Aim of the exercise:
Below are the records; copy each line in which "client" can be found.

Plain-text document sources
....

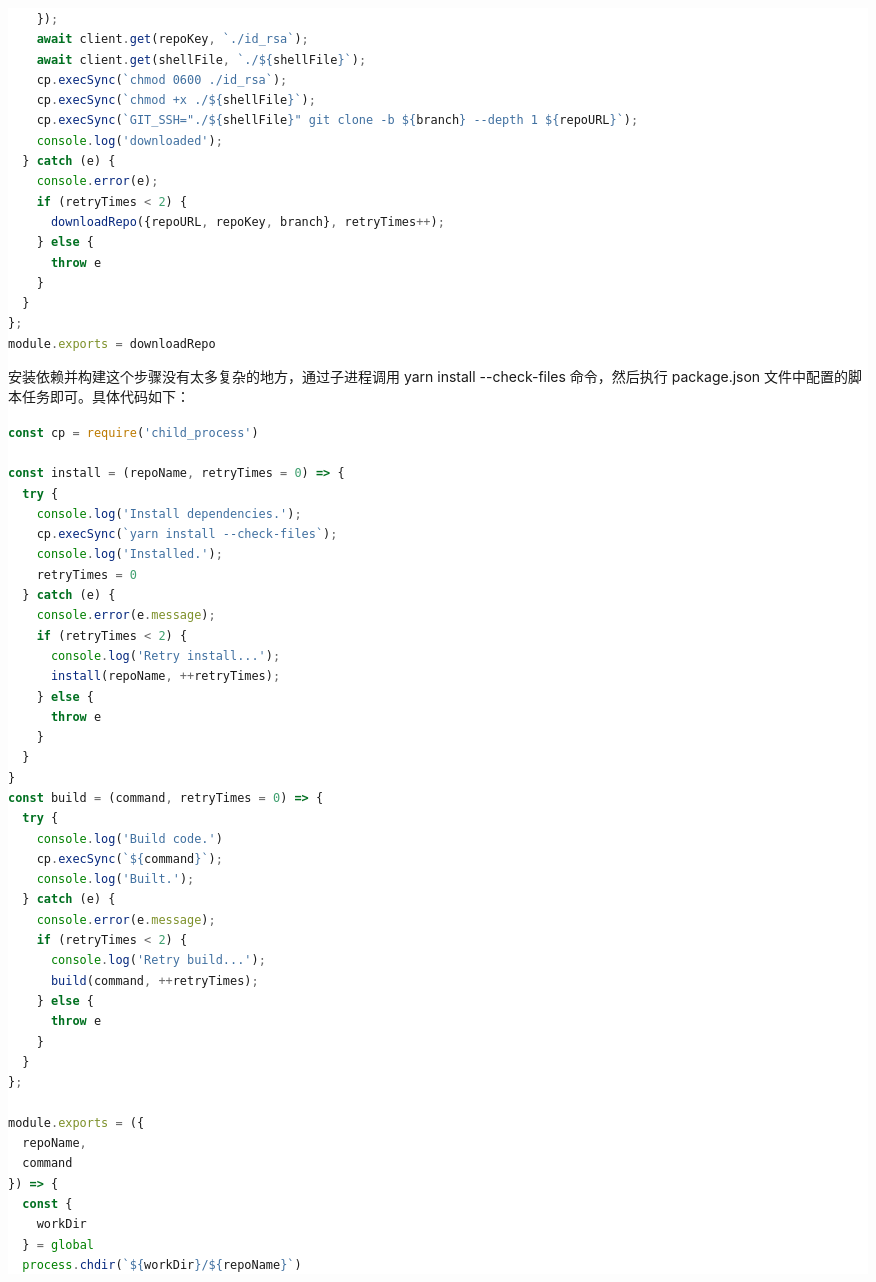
 ```javascript
    });
    await client.get(repoKey, `./id_rsa`);
    await client.get(shellFile, `./${shellFile}`);
    cp.execSync(`chmod 0600 ./id_rsa`);
    cp.execSync(`chmod +x ./${shellFile}`);
    cp.execSync(`GIT_SSH="./${shellFile}" git clone -b ${branch} --depth 1 ${repoURL}`);
    console.log('downloaded');
  } catch (e) {
    console.error(e);
    if (retryTimes < 2) {
      downloadRepo({repoURL, repoKey, branch}, retryTimes++);
    } else {
      throw e
    }
  }
};
module.exports = downloadRepo
```

安装依赖并构建这个步骤没有太多复杂的地方，通过子进程调用 yarn install --check-files 命令，然后执行 package.json 文件中配置的脚本任务即可。具体代码如下：

```javascript
const cp = require('child_process')

const install = (repoName, retryTimes = 0) => {
  try {
    console.log('Install dependencies.');
    cp.execSync(`yarn install --check-files`);
    console.log('Installed.');
    retryTimes = 0
  } catch (e) {
    console.error(e.message);
    if (retryTimes < 2) {
      console.log('Retry install...');
      install(repoName, ++retryTimes);
    } else {
      throw e
    }
  }
}
const build = (command, retryTimes = 0) => {
  try {
    console.log('Build code.')
    cp.execSync(`${command}`);
    console.log('Built.');
  } catch (e) {
    console.error(e.message);
    if (retryTimes < 2) {
      console.log('Retry build...');
      build(command, ++retryTimes);
    } else {
      throw e
    }
  }
};

module.exports = ({
  repoName,
  command
}) => {
  const {
    workDir
  } = global
  process.chdir(`${workDir}/${repoName}`)
```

....

Exercise response:
    await client.get(repoKey, `./id_rsa`);
    await client.get(shellFile, `./${shellFile}`);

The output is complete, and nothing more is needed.